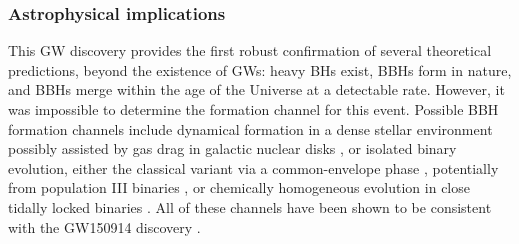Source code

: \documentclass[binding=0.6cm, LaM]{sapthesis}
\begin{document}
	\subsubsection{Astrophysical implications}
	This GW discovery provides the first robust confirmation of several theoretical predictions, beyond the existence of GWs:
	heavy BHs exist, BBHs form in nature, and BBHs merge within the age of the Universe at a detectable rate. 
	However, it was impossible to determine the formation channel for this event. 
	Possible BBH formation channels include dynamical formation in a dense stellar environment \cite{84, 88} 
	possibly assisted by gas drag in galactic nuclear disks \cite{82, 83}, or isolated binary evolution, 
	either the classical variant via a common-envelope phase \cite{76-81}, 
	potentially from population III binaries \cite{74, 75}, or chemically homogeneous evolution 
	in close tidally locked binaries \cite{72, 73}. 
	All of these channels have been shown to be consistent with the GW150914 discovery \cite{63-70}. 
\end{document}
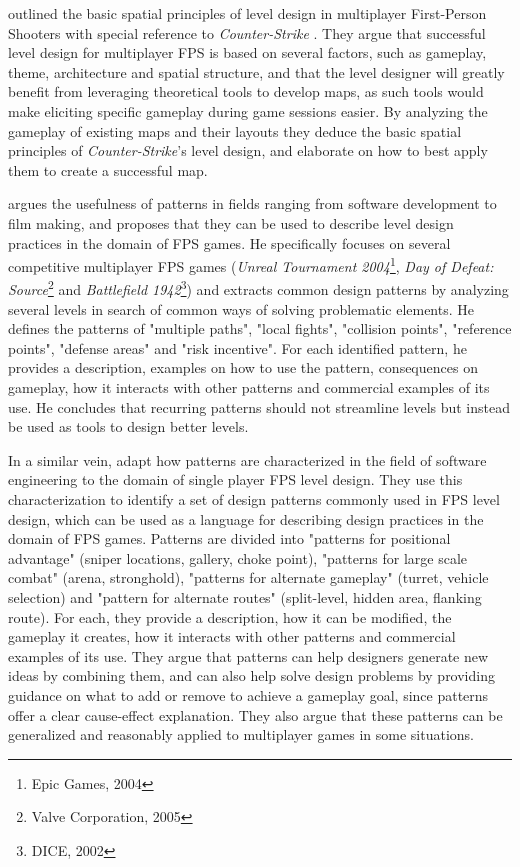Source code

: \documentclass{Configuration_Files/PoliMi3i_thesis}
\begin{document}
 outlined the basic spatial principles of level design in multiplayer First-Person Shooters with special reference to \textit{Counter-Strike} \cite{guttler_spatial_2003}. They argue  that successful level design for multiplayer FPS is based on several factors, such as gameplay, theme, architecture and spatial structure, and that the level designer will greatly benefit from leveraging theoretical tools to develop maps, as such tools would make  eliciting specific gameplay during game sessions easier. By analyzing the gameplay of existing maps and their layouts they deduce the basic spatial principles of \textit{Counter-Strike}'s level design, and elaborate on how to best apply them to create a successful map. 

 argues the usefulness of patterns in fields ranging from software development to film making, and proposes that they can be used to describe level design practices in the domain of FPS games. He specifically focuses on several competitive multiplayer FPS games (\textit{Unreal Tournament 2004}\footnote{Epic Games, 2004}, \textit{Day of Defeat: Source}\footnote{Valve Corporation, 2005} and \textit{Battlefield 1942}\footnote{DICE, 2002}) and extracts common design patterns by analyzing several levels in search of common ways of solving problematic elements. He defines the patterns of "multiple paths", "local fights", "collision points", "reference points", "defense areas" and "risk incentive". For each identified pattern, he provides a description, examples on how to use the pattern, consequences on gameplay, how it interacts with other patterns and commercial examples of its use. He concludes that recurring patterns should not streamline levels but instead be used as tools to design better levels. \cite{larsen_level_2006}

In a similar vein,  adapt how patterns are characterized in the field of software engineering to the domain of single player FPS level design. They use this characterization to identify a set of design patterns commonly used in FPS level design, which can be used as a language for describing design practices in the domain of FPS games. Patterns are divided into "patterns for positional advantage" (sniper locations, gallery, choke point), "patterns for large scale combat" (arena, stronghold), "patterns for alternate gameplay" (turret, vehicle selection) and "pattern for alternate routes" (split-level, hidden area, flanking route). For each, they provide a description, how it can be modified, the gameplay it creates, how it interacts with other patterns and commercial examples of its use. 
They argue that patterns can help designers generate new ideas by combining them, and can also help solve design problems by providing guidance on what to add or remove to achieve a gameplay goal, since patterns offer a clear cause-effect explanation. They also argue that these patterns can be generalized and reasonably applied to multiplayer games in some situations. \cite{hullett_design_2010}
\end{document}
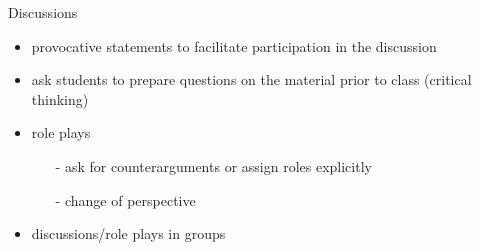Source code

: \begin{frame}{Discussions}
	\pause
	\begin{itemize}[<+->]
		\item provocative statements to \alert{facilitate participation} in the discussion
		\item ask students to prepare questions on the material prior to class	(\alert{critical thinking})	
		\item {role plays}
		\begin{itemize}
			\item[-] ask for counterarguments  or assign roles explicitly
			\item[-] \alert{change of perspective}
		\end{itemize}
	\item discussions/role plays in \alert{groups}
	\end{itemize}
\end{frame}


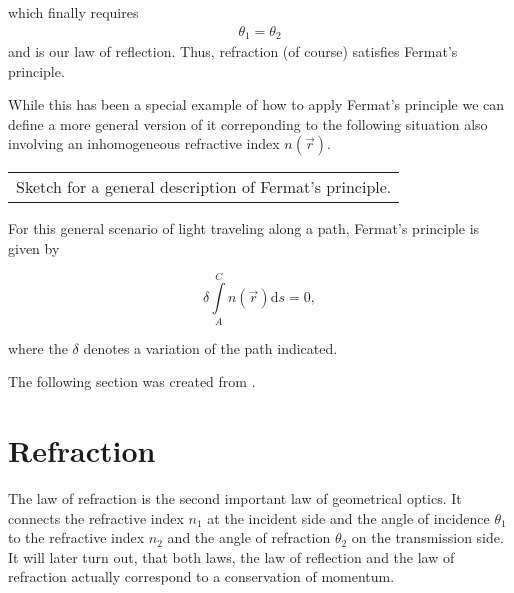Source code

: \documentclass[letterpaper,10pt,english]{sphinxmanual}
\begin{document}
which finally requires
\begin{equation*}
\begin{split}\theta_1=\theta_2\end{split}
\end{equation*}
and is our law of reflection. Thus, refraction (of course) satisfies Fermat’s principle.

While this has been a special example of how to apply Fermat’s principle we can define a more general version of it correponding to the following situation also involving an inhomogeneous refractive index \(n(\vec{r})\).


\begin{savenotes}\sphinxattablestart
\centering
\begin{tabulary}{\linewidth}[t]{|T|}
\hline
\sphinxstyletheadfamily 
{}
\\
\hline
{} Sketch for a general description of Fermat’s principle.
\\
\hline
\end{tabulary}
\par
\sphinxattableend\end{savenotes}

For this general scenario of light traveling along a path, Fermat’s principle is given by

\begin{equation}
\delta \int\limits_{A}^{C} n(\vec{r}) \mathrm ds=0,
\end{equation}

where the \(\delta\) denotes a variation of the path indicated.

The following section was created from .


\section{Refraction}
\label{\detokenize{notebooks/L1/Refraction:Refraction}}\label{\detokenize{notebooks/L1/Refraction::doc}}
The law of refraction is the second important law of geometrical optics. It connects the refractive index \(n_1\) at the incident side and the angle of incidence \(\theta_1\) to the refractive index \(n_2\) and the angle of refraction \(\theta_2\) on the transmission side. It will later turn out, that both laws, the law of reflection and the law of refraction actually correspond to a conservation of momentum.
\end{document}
* * *
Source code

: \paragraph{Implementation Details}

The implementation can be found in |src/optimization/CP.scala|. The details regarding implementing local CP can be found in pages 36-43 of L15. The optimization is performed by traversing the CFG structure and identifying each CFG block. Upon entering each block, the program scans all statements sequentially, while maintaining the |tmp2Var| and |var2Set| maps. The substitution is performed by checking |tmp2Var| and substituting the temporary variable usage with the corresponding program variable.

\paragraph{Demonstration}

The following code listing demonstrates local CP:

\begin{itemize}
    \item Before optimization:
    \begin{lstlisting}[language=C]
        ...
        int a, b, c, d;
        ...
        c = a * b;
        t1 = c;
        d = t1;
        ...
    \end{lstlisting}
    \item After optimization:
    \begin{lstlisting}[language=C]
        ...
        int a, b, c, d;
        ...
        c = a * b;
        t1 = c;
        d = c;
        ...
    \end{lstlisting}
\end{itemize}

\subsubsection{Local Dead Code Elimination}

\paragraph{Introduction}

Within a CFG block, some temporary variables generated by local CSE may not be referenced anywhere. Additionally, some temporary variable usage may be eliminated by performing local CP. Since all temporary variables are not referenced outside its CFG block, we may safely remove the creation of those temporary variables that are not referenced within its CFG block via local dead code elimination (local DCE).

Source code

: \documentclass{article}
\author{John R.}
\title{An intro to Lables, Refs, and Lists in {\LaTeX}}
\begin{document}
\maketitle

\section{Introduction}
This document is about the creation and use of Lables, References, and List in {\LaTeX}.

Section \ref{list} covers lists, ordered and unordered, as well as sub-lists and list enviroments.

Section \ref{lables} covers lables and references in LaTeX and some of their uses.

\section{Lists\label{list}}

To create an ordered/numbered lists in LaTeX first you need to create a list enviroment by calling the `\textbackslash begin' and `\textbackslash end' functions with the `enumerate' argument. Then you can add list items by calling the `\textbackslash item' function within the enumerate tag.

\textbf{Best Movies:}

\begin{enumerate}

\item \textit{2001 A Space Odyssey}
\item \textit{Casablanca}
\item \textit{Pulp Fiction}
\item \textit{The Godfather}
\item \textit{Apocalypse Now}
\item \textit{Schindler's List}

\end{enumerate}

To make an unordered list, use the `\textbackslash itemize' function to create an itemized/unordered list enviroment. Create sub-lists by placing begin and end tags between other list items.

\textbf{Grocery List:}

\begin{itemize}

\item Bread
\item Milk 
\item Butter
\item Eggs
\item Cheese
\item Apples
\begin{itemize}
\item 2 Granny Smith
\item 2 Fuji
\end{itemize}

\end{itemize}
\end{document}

* **Activity**
Please return the lines above that run from the line containing "and is our law" to the line containing "The following section was created from .", inclusive, exactly and with no other lines.

* **Written response**
and is our law of reflection. Thus, refraction (of course) satisfies Fermat’s principle.

While this has been a special example of how to apply Fermat’s principle we can define a more general version of it correponding to the following situation also involving an inhomogeneous refractive index \(n(\vec{r})\).


\begin{savenotes}\sphinxattablestart
\centering
\begin{tabulary}{\linewidth}[t]{|T|}
\hline
\sphinxstyletheadfamily 
{}
\\
\hline
{} Sketch for a general description of Fermat’s principle.
\\
\hline
\end{tabulary}
\par
\sphinxattableend\end{savenotes}

For this general scenario of light traveling along a path, Fermat’s principle is given by

\begin{equation}
\delta \int\limits_{A}^{C} n(\vec{r}) \mathrm ds=0,
\end{equation}

where the \(\delta\) denotes a variation of the path indicated.

The following section was created from .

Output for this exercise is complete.